Fig. 2 The Gibbs free energy profile (in kcal mol⁻¹) for the Au(I)-catalyzed 5-exo-dig (right) and 6-endo-dig (left) cyclization of propargylic amides 1 when the counteranion is MsO⁻ and L is IPr. The results are calculated at the SMD(CHCl₃)-PBE0-D3BJ/def2-TZVP,6-311+G(d,p)//SMD(CHCl₃)-PBE0-D3BJ/SDD,6-31G(d) level of theory at 298.15 K.

Impact of counteranions on mechanistic pathway

The strong binding of the counteranion to the Au center in the in situ generated reactive catalyst, the key role in the cyclization and protodeauration steps, and the strong Au–counteranion interaction in various key species prompted us to investigate the effects of various counteranions on the overall barrier and regioselectivity. Generally, the roles of the counteranions are not well understood and are often neglected in computational studies, especially when an organometallic species is present or any of the reagents is ionic. However, recent studies showed that counterions influence organometallic transformations.^36,44–50 Based on the energy profile shown in Fig. 2, seven counteranions were examined for both 5-exo and 6-endo pathways, namely NTf₂⁻, ClO₄⁻, TsO⁻, CF₃COO⁻ (TFA⁻), TfO⁻, MsO⁻, and SbF₆⁻ (Fig. 3). These anions were involved in all of the steps of the reaction pathway: coordination to the alkyne moiety, cyclization, and protodeauration. Although no experimental data are available for their basicity in unified measurement conditions, our calculation shows that their basicity follows the order of TFA⁻ > TsO⁻ > MsO⁻ > NTf₂⁻ > TfO⁻ > ClO₄⁻ ⋙ SbF₆⁻ in chloroform, whereas their Au affinity follows the order of TFA⁻ > NTf₂⁻ > MsO⁻ > TsO⁻ > ClO₄⁻ ≈ TfO⁻ ≫ SbF₆⁻ (Table ESI1†). According to the calculated energies, the complexation of the Au center to the alkyne moiety in 1 has different thermodynamic stabilities for all counteranions and ranges from ∼−18 to ∼+5 kcal mol⁻¹ (Fig. 3). On one hand, among all selected anions, anion SbF₆⁻ shows the best π-coordination of −18.1 kcal mol⁻¹ due to its lowest basicity and consequently providing the highest gold affinity (Table ESI1†). On the other hand, an endergonic complexation of +5.6 kcal mol⁻¹ was accounted for NTf₂⁻. Moreover, the anions MsO⁻ and TFA⁻ exhibit slightly endergonic complexation of +1.8 and +2.1 kcal mol⁻¹, respectively. Among these anions, the TsO⁻ and TfO⁻ display moderate exergonic complexation of −3.6 and −4.9 kcal mol⁻¹, respectively.

Fig. 3 Free energy of barrier (ΔG^‡) and reaction (ΔG_r) for the cyclization and protodeauration steps for propargylic amide 1 with different counteranions along the 5-exo-dig (right) and 6-endo-dig (left) pathways at 298.15 K according to Fig. 2. ΔG_π is the π-complexation energy of the Au center to the alkyne moiety on propargylic amide 1.

» Exercise data:
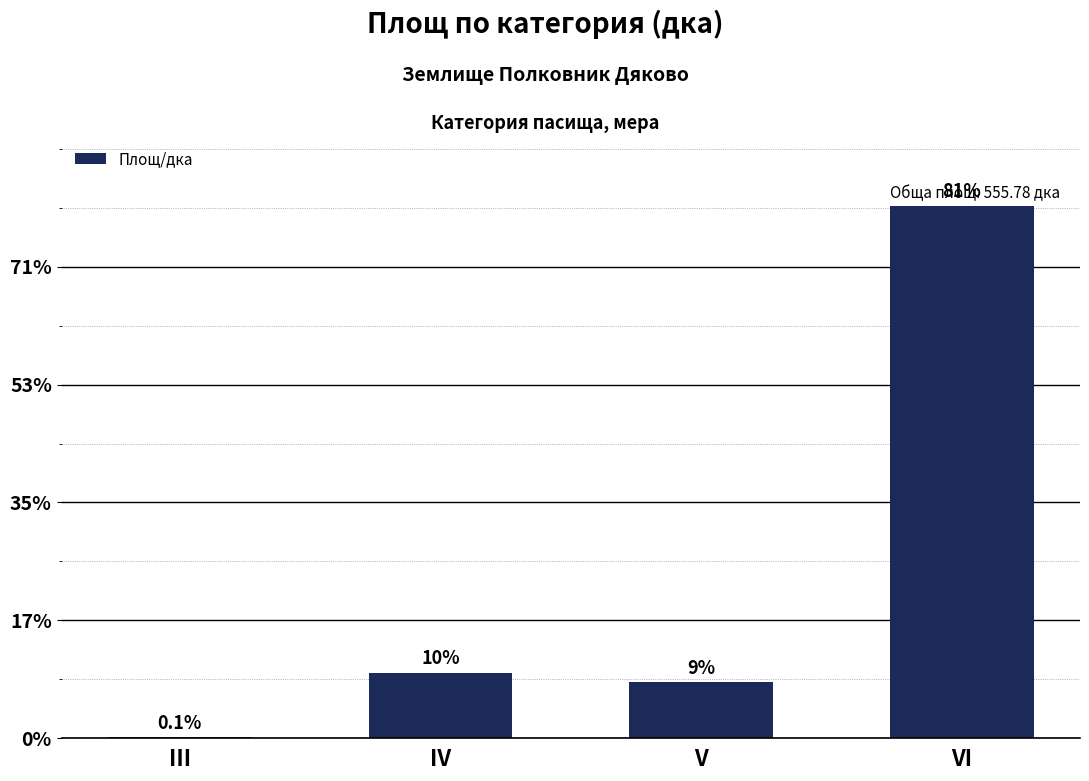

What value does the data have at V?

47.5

» Task to carry out: According to the excerpt on counteranion effects in gold-catalyzed cyclization, what complexation energy was found for NTf₂⁻?

» Answer below: +5.6 kcal mol⁻¹